The idea of the box came two years into the process but it's been kicking around for a while. "The second proposal I made to my very first publisher in 1987 was to do a small box of individual tiny comics." In the past he's cited Marcel Duchamp and old comic books as inspiration for the idea. Today he mentions the artist Joseph Cornell whose art, to put it bluntly, consisted of putting found objects inside boxes.

"I think anybody who sees Joseph Cornell's artwork is immediately inspired in some way towards making art. He inspires instant affection in the viewer and I wanted hopefully to impart some small shred of that. And there's something about the vulnerability of a box of things and the promise contained in it which seems a little less masculine than a solid tome ..." He pauses, tails off. "I dunno ..."

What the "box of things" allows Ware to do as a graphic novelist is play with form. Pages are designed to be read in ways that are never just linear. Stories meander across the page, circle around central images. Ware breaks the world up into tiny and tinier panels that find their own way. Unlike so many comic artists Ware is not a camera.

"I think early on I decided rightly or wrongly that comics sort of froze up as an artistic medium approximately with the advent of sound motion pictures in 1930s and 1940s. The genre in America solidified into this kind of adventure storytelling, and it wasn't until the 1960s, with cartoonists like Robert Crumb and Kim Deitch and Art Spiegelman, that they reinvented comics as a medium for actual human self-expression. There are other ways of getting at a sense of reality that had more to do with comics than the idea of a camera. Because comics are an inwardly turned thing. It's really a way of getting your memories out on the page. It's almost a way of making dreams real."

This is key to the success of Building Stories. The formal inventiveness has an end. It's a "novel" about memory, about time passing, about the small sadnesses of the everyday, about the catalogue of losses that accrue simply from being alive.

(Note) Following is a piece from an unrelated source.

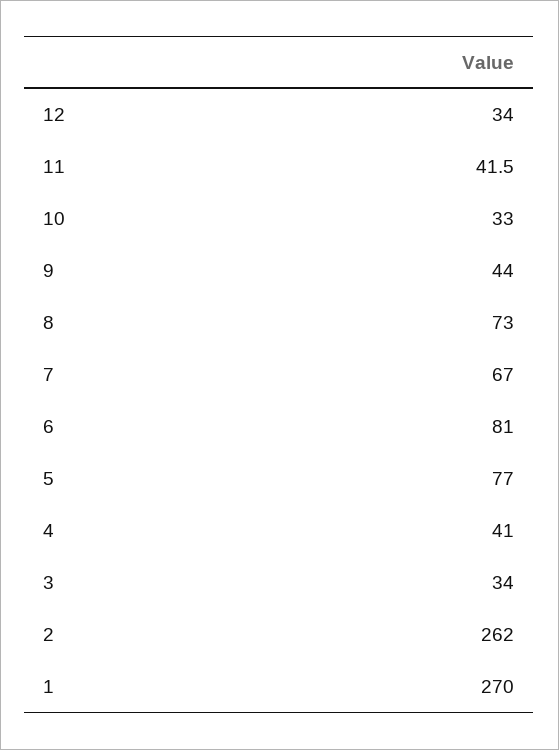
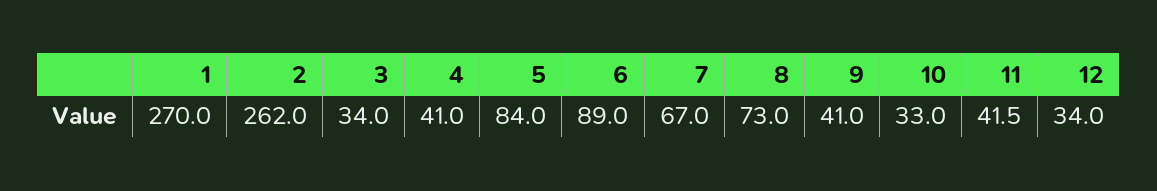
9: 44 -> 41
6: 81 -> 89
5: 77 -> 84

It's about old boyfriends, parents, all the people who fade from us. Reading it, I felt my heart was being dropped on a hard stone floor from a great height. Repeatedly. Years pass between panels. Stories jump forward and back in the spaces in between. Reading Building Stories, you realise that no art form – not one – is more capable at conjuring so effortlessly, so painfully, the slippage of time.

Ware says it's about paying attention. He reckons we don't do that any more. "I think people 100 years ago saw the world better than we see the world. We're so used to not really looking at anything any more. We get out of the way of things heading towards us but that's really about all we do. We look but we don't see. I think 100 years ago people saw the texture of life that much more finely. You look at newspapers from 100 years ago, and the type is so small it's almost unreadable to our eyes."

And comics are one way of getting back to that way of seeing. "We reduce the world to visual templates and then turn that around and use it as a way for telling stories and hopefully getting in a sense of the freshness of the world that we had when we were children."

That's what Ware is doing here. Making the world box-fresh.